Pois com o desconforme aguaceiro o chaveiro do paraíso estragou a festa nos campos de Cachoeira… Ah, por Deus! Tem cada coisa na vida que a gente não entende e, portanto, carece proteção do glorioso São Sebastião e a bênção de São Benedito da Praia do Bruno de Menezes… Às vezes para ser viajante nestas ilhas apartadas do mundo é melhor tomar Alfredo por guia e se preprar de fato à ditadura da água… Como era possivel existir no mundo lá fora um homem grande como esse rei africano tão próximo dos negros da terra da Amazônia ribeirinha, que até paresque ele podia ser considerado um avô ou parente mais velho de Alfredo como também daqueles meninos e meninas de Cachoeira, Ponta de Pedras, Salvaterra e Soure, Muaná até Gurupá nas ilhas de dentro e de fora, por fim a baixada e demais subúrbios encharcados de Belém do Grão-Pará; a ninhada de caboclos, pretos e índios do Amapá; exilados da ilha da Madeira, Canárias, Cabo Verde, degredados açorianos, lavradores da Galiza e norte de Portugal no fim do mundo igualmente “negros da terra” au-délà da melanina, imigrantes clandestinos de Caiena, contrabandistas da necessidade e raparigas desvalidas de Paramaribo… Por que, antão, a notícia desse rei negão com o livro que o ministro trouxe em mão não circula junto ao povo nas escolas do Interior?
Eras!
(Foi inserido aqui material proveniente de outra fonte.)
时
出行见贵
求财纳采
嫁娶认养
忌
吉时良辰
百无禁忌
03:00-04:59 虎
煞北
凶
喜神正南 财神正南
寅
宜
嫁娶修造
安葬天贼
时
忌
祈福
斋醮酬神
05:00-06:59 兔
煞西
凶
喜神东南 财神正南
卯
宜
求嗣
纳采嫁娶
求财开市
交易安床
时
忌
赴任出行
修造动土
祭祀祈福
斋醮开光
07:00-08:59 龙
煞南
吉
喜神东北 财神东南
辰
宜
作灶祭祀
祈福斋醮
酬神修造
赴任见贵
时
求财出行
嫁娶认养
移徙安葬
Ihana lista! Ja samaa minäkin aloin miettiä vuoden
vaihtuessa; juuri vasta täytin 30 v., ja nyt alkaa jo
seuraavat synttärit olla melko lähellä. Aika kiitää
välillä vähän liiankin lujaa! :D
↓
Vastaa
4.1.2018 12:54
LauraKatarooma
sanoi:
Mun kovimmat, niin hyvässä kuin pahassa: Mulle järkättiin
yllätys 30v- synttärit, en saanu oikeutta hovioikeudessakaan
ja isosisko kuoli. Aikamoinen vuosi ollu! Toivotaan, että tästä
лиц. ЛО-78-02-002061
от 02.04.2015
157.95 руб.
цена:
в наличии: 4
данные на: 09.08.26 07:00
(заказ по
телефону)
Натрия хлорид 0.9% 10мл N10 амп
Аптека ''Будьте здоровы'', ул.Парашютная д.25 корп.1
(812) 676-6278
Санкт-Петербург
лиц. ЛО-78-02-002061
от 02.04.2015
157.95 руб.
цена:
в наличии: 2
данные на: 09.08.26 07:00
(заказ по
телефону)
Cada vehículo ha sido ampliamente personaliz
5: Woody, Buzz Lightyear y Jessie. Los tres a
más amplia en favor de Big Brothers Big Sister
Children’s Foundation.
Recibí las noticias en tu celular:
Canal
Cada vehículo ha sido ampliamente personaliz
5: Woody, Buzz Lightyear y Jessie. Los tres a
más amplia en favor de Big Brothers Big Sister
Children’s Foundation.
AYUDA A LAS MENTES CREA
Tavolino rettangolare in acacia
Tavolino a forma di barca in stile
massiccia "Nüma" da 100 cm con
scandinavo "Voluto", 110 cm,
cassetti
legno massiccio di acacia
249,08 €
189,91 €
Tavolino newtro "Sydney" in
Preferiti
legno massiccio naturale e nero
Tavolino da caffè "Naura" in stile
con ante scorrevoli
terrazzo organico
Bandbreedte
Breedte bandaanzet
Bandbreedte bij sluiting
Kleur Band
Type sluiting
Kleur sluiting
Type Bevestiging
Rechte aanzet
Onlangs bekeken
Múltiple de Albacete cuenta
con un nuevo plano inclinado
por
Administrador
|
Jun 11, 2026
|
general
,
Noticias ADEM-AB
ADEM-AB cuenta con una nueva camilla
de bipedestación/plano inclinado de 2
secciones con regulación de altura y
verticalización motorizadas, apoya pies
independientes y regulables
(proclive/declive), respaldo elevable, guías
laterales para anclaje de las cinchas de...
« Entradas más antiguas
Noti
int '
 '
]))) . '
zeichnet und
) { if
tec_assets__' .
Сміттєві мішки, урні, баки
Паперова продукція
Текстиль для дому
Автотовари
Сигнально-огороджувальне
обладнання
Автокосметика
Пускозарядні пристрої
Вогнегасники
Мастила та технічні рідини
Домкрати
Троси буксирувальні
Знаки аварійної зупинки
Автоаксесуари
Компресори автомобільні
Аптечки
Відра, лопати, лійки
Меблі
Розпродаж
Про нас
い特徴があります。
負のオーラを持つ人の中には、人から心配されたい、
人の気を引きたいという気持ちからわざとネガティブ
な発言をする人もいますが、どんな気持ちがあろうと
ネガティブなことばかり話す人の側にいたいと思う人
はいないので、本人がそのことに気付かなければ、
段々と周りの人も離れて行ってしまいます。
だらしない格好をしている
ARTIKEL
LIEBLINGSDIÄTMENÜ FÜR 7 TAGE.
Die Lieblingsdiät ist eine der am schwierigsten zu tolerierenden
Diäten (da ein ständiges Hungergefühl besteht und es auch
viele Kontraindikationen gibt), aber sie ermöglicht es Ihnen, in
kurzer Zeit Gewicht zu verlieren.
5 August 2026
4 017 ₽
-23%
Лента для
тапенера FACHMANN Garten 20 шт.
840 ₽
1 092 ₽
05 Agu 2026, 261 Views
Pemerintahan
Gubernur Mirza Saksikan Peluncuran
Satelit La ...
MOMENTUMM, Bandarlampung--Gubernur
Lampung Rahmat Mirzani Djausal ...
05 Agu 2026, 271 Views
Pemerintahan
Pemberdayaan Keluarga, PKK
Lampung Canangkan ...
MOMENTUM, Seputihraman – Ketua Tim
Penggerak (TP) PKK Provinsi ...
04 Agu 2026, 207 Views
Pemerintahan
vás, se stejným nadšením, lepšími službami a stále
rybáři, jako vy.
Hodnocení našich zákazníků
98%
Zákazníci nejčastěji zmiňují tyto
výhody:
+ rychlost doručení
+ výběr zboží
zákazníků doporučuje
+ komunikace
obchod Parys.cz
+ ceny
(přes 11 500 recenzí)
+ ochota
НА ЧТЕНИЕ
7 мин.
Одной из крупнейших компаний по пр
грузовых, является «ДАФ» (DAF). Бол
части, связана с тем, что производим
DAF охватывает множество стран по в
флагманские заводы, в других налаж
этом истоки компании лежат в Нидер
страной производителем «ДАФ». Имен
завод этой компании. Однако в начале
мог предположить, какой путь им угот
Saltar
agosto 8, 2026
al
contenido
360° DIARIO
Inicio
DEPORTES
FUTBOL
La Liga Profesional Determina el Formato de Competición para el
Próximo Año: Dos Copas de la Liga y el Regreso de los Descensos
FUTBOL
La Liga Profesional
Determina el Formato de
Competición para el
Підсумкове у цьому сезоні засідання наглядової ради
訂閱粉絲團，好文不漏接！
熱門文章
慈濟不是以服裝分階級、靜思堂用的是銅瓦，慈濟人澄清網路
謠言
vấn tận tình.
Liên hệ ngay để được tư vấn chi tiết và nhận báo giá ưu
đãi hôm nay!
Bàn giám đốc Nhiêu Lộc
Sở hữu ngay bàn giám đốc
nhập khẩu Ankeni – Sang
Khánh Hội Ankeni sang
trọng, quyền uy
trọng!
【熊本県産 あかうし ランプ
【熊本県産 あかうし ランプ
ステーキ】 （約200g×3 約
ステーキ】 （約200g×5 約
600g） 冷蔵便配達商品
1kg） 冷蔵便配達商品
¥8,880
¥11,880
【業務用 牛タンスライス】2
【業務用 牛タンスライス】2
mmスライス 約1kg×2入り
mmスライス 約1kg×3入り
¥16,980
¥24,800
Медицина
A infinita sorte panema desta nossa gente ribeirinha. A boa nova é que o nosso camarada Neuton Miranda está com pé na estrada d'água e cuida de quebrar antigas cadeias da servidão da gleba, mediante a regularização da terra que “os rios roubaram” no dizer do padre Vieira com elegância de profeta amazônico; a gente pediu ao Presidente Lula fosse restituída aos descendentes dos nheengaíbas um dia. Com reforço dos poderes do céu e da terra; quando o povo depois da missa foi se queixar ao bispo das Ilhas: que na verdade, são dois Cosme e Damião, valentes como leão e teimosos como búfalo quanto cisma de arrebentar a cerca e o curral.